> **AIM OF THE TASK**:
Write out the items word for word, beginning with their first line and stopping after the line containing "12: (40, 29)". Please leave the pictures out of your answer.

RECORDED DATA START

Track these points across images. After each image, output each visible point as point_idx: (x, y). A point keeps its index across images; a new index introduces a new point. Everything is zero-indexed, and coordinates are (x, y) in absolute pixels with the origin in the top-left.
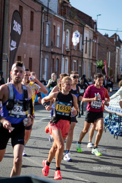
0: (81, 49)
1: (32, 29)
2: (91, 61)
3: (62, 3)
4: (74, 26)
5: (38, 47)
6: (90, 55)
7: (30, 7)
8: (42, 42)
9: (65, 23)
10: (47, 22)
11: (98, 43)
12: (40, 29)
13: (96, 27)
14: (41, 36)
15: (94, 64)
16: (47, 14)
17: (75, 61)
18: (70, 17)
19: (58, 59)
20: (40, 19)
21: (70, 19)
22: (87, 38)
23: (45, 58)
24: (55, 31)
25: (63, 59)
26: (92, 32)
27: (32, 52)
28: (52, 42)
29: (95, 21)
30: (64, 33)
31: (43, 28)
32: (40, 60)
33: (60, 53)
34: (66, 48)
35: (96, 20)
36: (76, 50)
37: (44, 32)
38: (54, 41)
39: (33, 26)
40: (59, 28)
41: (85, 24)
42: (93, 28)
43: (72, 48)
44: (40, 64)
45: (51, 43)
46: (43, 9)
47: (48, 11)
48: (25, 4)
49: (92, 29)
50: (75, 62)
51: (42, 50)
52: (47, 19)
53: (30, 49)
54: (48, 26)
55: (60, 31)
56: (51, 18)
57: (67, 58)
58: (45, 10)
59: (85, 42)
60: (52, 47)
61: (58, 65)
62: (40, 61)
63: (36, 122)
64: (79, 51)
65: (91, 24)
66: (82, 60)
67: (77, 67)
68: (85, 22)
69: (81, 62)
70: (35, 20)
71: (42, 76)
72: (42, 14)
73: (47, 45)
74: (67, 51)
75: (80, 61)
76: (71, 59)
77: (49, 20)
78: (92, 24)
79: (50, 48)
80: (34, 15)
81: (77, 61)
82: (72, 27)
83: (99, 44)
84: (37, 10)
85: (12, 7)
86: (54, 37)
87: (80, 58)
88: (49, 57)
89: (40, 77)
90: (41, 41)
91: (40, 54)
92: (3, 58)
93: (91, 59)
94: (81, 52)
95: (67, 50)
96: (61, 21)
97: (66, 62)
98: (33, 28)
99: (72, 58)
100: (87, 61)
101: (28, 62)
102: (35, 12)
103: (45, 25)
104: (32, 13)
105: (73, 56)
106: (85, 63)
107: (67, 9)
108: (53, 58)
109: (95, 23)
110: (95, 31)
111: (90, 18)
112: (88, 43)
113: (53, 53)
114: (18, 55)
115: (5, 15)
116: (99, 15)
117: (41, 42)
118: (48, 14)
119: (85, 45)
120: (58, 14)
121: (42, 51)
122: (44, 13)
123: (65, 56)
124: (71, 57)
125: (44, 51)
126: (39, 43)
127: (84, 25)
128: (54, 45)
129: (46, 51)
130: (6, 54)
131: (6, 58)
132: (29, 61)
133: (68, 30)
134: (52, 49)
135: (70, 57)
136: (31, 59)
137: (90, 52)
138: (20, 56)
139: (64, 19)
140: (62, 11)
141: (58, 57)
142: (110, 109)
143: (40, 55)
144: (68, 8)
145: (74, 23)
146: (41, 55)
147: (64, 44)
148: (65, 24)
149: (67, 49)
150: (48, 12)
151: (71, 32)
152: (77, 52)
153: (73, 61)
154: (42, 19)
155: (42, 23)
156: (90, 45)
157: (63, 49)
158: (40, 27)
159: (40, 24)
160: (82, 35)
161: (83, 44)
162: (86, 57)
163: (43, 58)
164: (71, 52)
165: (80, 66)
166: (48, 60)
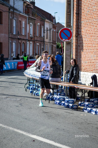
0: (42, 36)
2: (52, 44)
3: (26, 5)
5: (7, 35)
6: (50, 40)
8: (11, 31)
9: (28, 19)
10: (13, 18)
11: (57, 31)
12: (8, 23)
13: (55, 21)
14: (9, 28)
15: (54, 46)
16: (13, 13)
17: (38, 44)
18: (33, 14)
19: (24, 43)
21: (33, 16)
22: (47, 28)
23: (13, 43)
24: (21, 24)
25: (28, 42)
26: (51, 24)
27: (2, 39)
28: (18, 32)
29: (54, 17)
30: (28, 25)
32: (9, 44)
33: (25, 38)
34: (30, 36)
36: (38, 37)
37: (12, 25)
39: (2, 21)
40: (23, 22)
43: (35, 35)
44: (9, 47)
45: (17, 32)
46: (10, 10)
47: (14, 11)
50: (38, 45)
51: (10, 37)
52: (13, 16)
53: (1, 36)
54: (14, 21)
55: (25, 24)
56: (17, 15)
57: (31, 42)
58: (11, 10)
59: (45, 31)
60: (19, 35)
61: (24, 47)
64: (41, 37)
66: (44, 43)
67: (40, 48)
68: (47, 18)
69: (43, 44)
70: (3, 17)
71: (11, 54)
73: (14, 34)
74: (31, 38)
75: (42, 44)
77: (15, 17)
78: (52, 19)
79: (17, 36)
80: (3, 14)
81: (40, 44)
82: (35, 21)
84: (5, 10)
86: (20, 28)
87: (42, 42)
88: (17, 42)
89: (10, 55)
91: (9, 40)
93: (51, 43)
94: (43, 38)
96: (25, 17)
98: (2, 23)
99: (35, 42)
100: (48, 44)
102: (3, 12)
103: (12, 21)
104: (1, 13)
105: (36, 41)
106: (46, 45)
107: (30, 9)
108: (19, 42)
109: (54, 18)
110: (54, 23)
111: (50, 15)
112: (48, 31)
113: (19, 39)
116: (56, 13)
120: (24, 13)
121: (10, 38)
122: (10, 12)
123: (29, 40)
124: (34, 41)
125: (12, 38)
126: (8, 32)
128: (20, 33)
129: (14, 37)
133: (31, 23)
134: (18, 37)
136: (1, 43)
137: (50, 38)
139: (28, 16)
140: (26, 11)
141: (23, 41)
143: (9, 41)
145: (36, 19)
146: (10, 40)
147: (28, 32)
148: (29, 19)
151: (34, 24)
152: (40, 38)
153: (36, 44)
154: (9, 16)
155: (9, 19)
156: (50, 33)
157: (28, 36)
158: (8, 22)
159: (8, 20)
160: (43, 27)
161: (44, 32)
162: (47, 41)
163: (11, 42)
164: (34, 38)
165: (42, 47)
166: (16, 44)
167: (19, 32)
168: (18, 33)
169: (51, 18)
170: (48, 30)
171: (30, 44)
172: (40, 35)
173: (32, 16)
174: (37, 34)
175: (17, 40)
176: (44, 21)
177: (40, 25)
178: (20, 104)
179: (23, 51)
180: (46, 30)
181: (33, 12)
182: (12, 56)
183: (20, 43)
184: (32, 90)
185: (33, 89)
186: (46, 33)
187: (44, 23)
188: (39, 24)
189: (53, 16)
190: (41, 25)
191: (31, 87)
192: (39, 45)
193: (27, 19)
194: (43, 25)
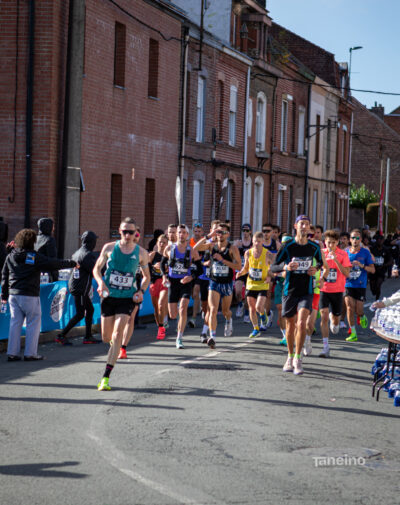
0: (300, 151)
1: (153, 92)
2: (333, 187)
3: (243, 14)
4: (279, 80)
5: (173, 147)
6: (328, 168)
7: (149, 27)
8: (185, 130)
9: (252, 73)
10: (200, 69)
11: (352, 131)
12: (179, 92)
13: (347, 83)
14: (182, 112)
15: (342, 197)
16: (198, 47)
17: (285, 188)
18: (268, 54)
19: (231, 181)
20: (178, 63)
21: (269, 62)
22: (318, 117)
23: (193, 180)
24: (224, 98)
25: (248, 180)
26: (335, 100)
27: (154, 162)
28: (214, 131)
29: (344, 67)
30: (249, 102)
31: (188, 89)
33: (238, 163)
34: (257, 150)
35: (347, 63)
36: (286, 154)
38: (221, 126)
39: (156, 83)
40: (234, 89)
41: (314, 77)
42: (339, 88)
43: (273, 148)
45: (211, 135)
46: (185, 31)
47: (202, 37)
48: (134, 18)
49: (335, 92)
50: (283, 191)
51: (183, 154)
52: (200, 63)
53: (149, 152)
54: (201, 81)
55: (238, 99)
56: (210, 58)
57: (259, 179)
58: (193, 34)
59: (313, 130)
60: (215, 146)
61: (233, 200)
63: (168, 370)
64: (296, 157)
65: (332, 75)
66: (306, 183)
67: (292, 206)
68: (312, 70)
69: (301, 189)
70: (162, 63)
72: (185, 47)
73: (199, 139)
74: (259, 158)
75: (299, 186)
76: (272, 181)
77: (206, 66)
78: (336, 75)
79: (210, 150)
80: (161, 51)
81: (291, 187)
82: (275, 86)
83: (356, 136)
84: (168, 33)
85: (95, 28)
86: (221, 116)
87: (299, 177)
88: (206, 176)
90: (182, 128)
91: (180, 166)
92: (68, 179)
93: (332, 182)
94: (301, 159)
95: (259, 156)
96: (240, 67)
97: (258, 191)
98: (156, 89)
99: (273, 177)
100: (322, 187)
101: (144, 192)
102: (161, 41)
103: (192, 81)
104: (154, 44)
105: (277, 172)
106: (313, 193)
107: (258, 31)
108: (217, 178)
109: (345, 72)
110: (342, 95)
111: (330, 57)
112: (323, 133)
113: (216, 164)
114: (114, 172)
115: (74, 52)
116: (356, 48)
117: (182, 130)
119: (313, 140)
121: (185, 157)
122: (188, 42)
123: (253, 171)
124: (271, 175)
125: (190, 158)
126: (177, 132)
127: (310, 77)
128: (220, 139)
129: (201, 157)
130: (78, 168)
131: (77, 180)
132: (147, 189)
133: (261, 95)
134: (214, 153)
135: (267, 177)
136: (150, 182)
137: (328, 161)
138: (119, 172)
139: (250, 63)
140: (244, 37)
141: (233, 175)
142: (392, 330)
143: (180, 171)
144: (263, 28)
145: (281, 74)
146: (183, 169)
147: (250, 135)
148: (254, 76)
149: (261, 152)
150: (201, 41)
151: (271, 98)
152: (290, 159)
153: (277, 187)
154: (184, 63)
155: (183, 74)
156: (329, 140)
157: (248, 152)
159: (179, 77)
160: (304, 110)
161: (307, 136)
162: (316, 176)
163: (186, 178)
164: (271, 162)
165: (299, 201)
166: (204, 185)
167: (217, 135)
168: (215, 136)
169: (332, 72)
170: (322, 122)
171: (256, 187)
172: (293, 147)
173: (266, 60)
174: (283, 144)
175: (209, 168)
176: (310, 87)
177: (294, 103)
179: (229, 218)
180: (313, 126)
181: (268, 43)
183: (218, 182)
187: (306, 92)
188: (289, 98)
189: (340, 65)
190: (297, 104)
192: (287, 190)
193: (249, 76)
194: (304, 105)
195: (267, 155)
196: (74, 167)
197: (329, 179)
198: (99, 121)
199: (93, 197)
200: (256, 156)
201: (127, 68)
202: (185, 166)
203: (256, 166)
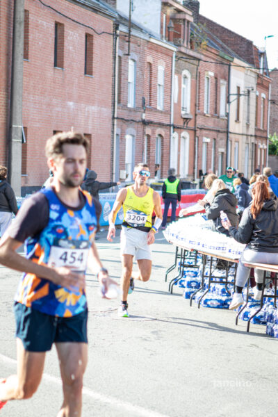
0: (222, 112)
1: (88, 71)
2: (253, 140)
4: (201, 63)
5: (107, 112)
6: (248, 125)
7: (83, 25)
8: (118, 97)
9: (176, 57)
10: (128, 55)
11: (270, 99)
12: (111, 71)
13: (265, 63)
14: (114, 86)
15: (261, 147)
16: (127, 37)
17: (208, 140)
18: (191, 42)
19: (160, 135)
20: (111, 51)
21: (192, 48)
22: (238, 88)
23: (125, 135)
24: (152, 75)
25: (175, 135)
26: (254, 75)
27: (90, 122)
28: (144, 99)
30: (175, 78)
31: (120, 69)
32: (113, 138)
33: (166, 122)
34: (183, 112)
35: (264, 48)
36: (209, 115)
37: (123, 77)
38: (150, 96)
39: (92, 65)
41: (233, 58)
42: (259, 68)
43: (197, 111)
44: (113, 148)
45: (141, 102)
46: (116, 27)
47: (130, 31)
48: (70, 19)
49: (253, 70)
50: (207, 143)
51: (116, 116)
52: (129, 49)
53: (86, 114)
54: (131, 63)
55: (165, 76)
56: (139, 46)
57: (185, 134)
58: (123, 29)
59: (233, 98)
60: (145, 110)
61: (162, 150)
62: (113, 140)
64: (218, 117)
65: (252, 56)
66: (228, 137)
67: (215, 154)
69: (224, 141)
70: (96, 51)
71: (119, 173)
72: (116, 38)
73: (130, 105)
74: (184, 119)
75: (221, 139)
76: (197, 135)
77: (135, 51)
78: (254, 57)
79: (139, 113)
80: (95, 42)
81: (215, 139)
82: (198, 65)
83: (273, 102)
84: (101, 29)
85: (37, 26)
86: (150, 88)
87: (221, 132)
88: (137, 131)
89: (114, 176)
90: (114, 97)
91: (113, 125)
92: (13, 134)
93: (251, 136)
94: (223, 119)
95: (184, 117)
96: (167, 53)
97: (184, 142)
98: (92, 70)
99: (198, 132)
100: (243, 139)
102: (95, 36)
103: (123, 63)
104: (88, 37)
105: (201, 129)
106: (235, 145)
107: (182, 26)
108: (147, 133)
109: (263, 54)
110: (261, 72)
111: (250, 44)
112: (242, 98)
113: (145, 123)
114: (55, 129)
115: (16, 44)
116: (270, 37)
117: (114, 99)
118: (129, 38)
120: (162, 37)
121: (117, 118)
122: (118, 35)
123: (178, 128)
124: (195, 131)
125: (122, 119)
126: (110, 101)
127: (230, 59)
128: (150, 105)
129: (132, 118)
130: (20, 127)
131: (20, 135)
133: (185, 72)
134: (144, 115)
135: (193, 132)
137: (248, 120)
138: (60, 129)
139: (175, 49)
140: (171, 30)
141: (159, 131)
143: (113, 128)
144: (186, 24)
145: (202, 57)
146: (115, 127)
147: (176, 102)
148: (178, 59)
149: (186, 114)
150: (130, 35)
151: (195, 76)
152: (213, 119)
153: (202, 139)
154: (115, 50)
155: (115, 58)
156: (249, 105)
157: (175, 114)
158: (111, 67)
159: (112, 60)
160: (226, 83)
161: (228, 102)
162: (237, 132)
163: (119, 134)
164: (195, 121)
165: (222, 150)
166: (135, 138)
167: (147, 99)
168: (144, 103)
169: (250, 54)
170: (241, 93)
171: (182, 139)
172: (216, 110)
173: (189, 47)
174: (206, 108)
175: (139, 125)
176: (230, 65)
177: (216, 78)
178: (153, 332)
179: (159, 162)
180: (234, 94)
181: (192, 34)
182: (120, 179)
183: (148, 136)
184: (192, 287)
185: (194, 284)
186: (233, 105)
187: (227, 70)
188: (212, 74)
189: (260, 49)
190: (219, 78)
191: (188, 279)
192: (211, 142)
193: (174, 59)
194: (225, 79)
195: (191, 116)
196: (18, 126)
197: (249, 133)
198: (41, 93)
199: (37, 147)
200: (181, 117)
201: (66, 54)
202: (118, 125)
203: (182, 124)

RECORDED DATA END

> **RESULT OF THIS EXERCISE**:
Track these points across images. After each image, output each visible point as point_idx: (x, y). A point keeps its index across images; a new index introduces a new point. Everything is zero-indexed, and coordinates are (x, y) in absolute pixels with the origin in the top-left.
0: (81, 49)
1: (32, 29)
2: (91, 61)
3: (62, 3)
4: (74, 26)
5: (38, 47)
6: (90, 55)
7: (30, 7)
8: (42, 42)
9: (65, 23)
10: (47, 22)
11: (98, 43)
12: (40, 29)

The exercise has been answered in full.